◆ Directions ◆
Report every line of the records below that contains the string "tuning", copying each full line. Case counts.

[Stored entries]
·····

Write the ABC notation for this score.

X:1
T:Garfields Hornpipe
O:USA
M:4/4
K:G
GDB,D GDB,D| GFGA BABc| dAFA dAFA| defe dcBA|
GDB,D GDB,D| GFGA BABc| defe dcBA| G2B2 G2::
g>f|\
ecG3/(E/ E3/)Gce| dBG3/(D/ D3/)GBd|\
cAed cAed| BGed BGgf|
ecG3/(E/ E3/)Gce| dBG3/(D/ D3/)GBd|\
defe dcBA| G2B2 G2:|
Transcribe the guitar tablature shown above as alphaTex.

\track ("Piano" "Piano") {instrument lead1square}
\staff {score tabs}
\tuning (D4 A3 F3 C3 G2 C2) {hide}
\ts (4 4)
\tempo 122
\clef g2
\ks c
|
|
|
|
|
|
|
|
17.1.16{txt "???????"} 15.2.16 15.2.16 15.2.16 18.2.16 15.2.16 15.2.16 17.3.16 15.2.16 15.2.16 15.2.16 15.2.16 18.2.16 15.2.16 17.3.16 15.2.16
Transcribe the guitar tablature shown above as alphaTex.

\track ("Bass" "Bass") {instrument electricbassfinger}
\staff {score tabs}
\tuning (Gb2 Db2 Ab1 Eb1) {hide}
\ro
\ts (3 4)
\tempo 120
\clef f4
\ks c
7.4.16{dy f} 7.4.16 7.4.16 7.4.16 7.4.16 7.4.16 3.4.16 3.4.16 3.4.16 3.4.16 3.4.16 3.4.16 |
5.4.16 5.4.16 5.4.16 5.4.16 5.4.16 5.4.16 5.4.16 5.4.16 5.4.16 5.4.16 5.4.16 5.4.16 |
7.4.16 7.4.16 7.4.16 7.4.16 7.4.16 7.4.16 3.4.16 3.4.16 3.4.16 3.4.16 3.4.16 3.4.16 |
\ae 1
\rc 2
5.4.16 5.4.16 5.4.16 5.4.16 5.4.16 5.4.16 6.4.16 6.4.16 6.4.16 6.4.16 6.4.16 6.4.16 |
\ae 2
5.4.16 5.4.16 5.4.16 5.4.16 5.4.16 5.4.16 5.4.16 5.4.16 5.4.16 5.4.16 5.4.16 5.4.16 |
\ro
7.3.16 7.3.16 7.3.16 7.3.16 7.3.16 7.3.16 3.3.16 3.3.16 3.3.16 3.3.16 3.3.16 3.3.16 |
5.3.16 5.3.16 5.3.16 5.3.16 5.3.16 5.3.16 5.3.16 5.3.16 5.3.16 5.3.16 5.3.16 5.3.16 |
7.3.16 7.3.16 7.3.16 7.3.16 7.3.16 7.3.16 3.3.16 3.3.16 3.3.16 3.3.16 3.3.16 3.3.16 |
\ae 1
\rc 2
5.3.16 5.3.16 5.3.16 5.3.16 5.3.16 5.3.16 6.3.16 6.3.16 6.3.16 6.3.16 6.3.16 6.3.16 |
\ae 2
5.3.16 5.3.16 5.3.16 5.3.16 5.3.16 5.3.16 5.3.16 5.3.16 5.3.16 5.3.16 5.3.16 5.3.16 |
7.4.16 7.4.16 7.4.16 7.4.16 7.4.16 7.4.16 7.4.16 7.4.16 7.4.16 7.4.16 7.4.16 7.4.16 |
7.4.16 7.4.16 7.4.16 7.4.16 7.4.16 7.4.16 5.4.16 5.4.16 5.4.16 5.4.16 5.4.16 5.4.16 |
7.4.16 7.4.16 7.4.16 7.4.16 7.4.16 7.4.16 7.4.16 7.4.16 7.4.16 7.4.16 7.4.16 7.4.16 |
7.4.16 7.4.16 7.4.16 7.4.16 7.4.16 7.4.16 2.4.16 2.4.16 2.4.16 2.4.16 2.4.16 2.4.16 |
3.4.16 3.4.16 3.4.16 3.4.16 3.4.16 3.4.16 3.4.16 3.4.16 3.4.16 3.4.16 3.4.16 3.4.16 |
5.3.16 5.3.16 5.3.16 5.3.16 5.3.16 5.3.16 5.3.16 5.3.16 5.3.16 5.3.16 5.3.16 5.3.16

·····

◆ Answer for the task ◆
\tuning (D4 A3 F3 C3 G2 C2) {hide}
\tuning (Gb2 Db2 Ab1 Eb1) {hide}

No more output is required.